Start of DATA FOR THE TASK

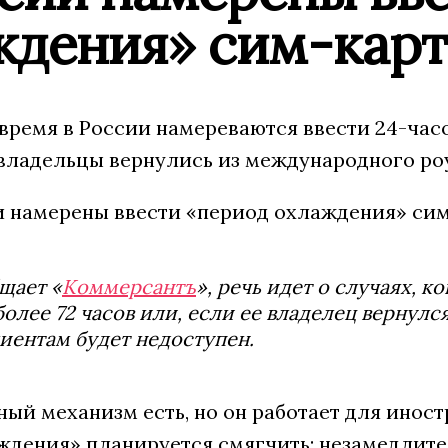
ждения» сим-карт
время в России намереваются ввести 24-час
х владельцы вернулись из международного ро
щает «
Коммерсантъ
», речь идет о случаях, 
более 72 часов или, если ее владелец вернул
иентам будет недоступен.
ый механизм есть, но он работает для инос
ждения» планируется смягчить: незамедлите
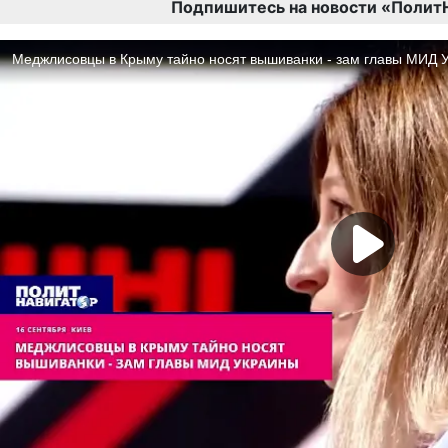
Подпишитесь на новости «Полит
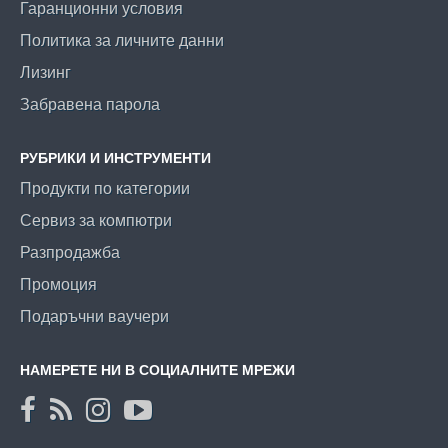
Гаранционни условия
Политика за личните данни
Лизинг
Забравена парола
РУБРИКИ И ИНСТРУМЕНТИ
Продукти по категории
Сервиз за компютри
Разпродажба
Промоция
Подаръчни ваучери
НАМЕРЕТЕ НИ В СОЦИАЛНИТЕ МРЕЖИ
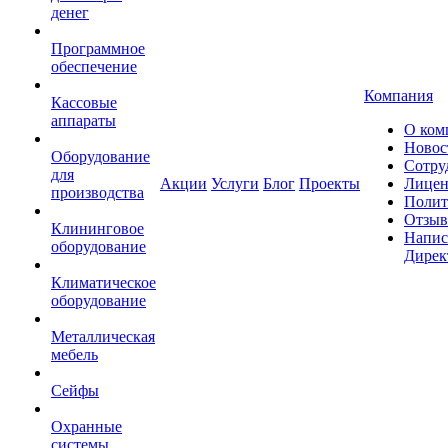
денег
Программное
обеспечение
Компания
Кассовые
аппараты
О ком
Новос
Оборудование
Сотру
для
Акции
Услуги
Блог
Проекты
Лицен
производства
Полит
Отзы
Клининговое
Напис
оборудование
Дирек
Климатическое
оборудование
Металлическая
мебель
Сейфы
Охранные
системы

End of DATA FOR THE TASK
Start of DATA FOR THE TASK

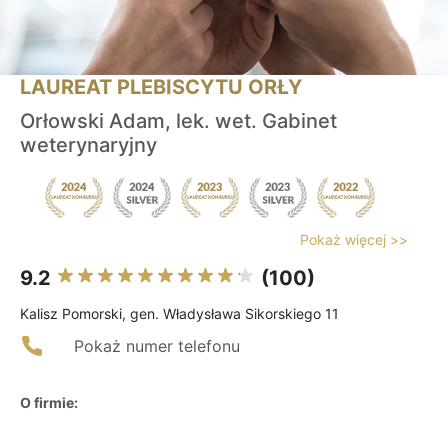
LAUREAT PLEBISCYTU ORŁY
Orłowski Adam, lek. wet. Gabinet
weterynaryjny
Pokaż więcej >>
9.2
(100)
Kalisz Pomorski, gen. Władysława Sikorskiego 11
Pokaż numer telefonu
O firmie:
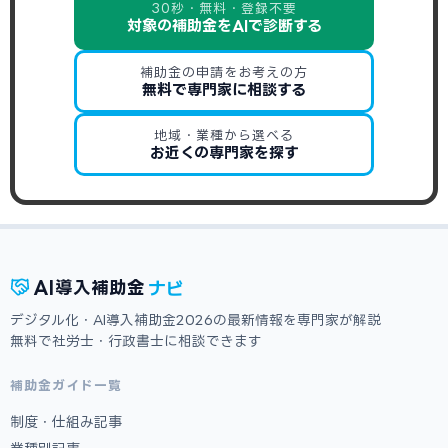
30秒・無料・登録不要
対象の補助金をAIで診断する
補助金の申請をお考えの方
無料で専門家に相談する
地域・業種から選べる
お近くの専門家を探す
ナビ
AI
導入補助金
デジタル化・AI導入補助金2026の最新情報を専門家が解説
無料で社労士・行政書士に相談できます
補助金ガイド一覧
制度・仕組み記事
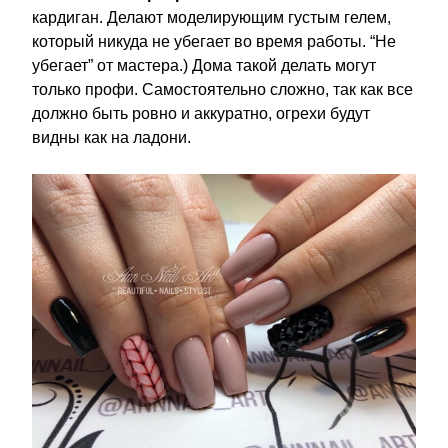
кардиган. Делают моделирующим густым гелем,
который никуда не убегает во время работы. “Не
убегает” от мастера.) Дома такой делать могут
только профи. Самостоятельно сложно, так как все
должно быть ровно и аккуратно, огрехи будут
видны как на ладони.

End of DATA FOR THE TASK

▶ _JOB ITEM_
Express the lines from the line with "кардиган. Делают моделирующим" to the line with "видны как на ладони." as a numbered list, leaving out blank lines.

▶ _TASK RESPONSE_
1. кардиган. Делают моделирующим густым гелем,
2. который никуда не убегает во время работы. “Не
3. убегает” от мастера.) Дома такой делать могут
4. только профи. Самостоятельно сложно, так как все
5. должно быть ровно и аккуратно, огрехи будут
6. видны как на ладони.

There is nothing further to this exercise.